针对 GPT-SoVITS 项目的 API 接口改进

最新推荐文章于 2024-09-20 19:40:02 发布

全泡方便面

最新推荐文章于 2024-09-20 19:40:02 发布

阅读量1.1k

点赞数 21

文章标签： gpt python 语音识别 fastapi 人工智能

本文链接：https://blog.csdn.net/polo_fang/article/details/140696031

版权

修改后代码的github连接：GitHub - AndrewFangZequan/GPT-SoVITS_improving_API: This is an improvement of the original GPT-SoVITS project, mainly focusing on the api.py. This improvement provide you the ability to change the GPT weight and the SoVITS weight while using the api. Also you can choose your expected emotion while using. GET and POST are both avaliable.This is an improvement of the original GPT-SoVITS project, mainly focusing on the api.py. This improvement provide you the ability to change the GPT weight and the SoVITS weight while using the api. Also you can choose your expected emotion while using. GET and POST are both avaliable. - AndrewFangZequan/GPT-SoVITS_improving_APIhttps://github.com/AndrewFangZequan/GPT-SoVITS_improving_API.git

1. 项目介绍

本代码是针对 GPT-SoVITS 项目的补充，主要是为了解决原项目 api 接口功能不足的问题。

原项目连接如下：GitHub - RVC-Boss/GPT-SoVITS: 1 min voice data can also be used to train a good TTS model! (few shot voice cloning)

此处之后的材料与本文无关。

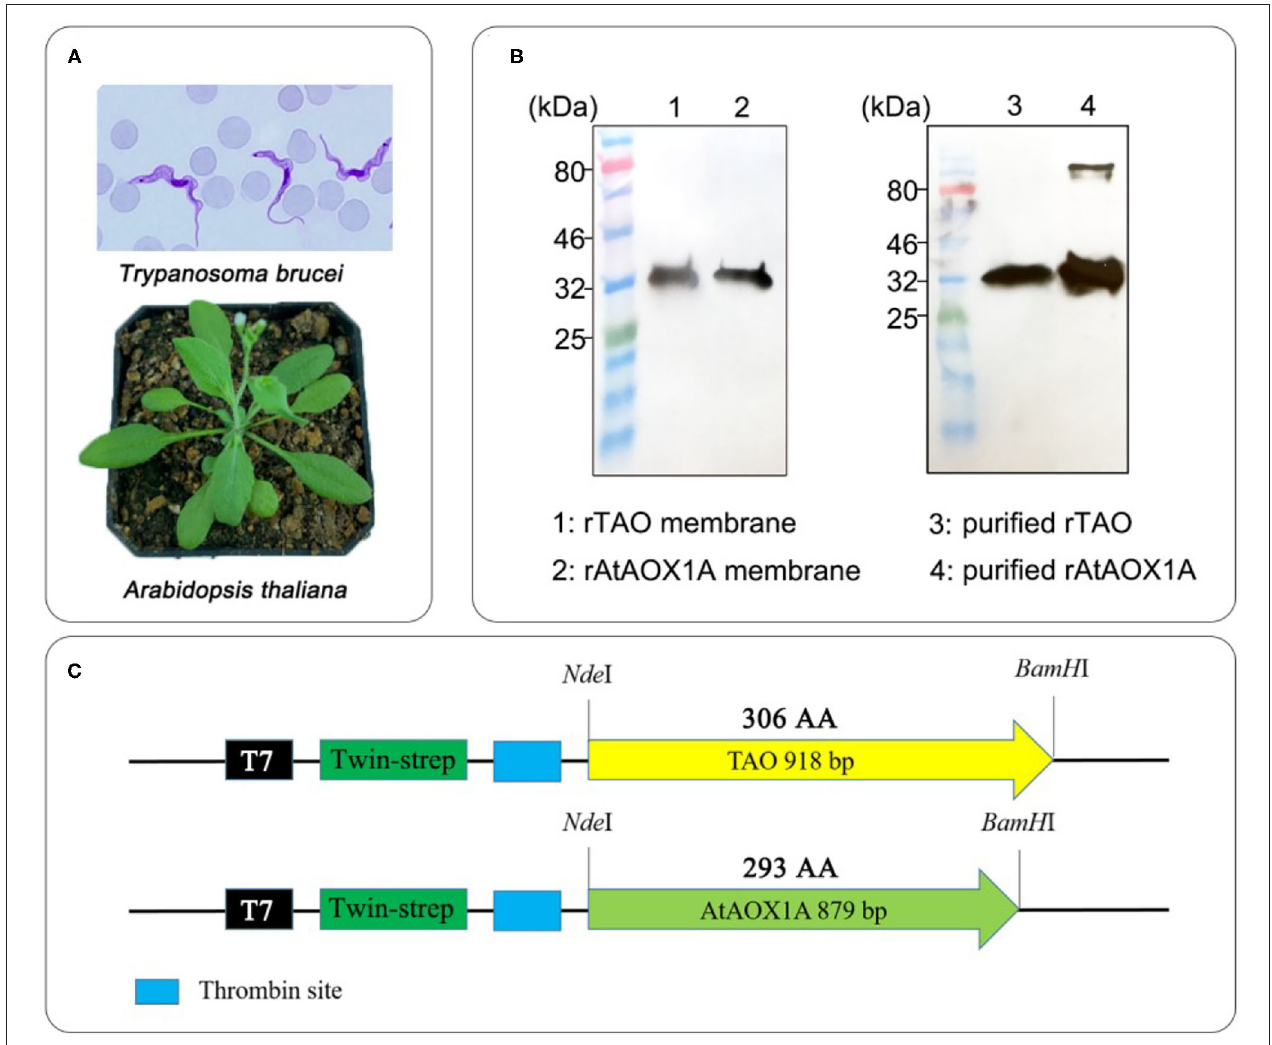
FIGURE 1 | Alternative oxidase (AOX) from Trypanosoma brucei and Arabidopsis thaliana . (A) Phenotypes of Trypanosoma brucei (from CDC) and A. thaliana . (B) Western blot results for membrane-bound proteins and purified AOXs. Within this experiment, 15 µ g of total membrane proteins and 1 µ g purified proteins were used for the Western blot. (C) Schematic diagram of recombinant expression vector construction for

本 api.py 文件可以直接覆盖原 GPT-SoVITS 项目代码的 api.py 文件，并不会影响原项目的完整性。主要的改进如下：

提供在运行过程中切换模型（音色）的接口，支持 POST 和 GET
提供切换情绪的接口，即可以通过预设参考音频并赋予情绪的形式，在推理过程中快速选择指定情绪，支持 POST 和 GET

2. 使用方法

所有原生 api 接口都得到保留，详细调用方法可以参考 api.py 文件的最上方的教程，或参考该博客：GPT-SoVITS 本地化部署及使用 [详细教程]_gpt sov 教程-CSDN博客

这里详细介绍新加入的接口的使用方法

2.1 切换推理模型

GET：

http://127.0.0.1:9880/change_weights?sovits_weight_path=填SoVITS模型路径&gpt_weight_path=填GPT模型路径

POST：

请求网址：http://127.0.0.1:9880/change_weights  
请求JSON：
{
    "gpt_weight_path":"填GPT模型路径",
    "sovits_weight_path":"填SoVITS模型路径"
}

返回 ok 即表示切换成功。

2.2 切换各种情绪

前期准备：准备一个命名为某某情绪的文件夹，文件夹中放入该情绪的参考音频，参考音频的名字改成对应的参考文字即可。注意每个文件夹内只能有1个参考音频文件，若有多个参考音频将自动选择第一个。目前仅支持中文参考音频。

GET：

http://127.0.0.1:9880/emotion?emotions=情绪文件夹路径&text=要生成的文字（语言不限）&text_language=目标文字的语言&cut_punc=切分方式

POST：

请求网址：http://127.0.0.1:9880/emotion
请求JSON：
{
    "emotions":"情绪文件夹路径",
    "text":"要生成的文字（语言不限）",
    "text_language":"目标文字的语言",
    "cut_punc":"切分方式"
}

其中，cut_punc 不强制要求，但是前三个参数必须传入。

3. 代码实现

切换模型实现代码如下：

@app.get("/change_weights")
async def change_weights(
        sovits_weight_path: str = None,
        gpt_weight_path: str = None
):
    change_gpt_weights(gpt_weight_path)
    change_sovits_weights(sovits_weight_path)
    return "ok"

@app.post("/change_weights")
async def change_weight(request: Request):
    json_post_raw = await request.json()
    change_gpt_weights(json_post_raw.get("gpt_weight_path"))
    change_sovits_weights(json_post_raw.get("sovits_weight_path"))
    return "ok"

修改情绪实现代码如下：

def handle_emotions(emotions,text,text_language,cut_punc):
    file_list = os.listdir(emotions)
    prompt_text = file_list[0].split(".")[0]
    refer_wav_path = os.path.join(emotions,file_list[0])
    prompt_language = "zh"
    if (
            refer_wav_path == "" or refer_wav_path is None
            or prompt_text == "" or prompt_text is None
            or prompt_language == "" or prompt_language is None
    ):
        refer_wav_path, prompt_text, prompt_language = (
            default_refer.path,
            default_refer.text,
            default_refer.language,
        )
        if not default_refer.is_ready():
            return JSONResponse({"code": 400, "message": "未指定情绪且接口无预设"}, status_code=400)
    
    if cut_punc == None:
        text = cut_text(text,default_cut_punc)
    else:
        text = cut_text(text,cut_punc)
    
    return StreamingResponse(get_tts_wav(refer_wav_path, prompt_text, prompt_language, text, text_language), media_type="audio/"+media_type)


@app.get("/emotion")
async def tts_endpoint(
        emotions:str = None,
        text: str = None,
        text_language: str = None,
        cut_punc: str = None,
):
    return handle_emotions(emotions,text,text_language,cut_punc)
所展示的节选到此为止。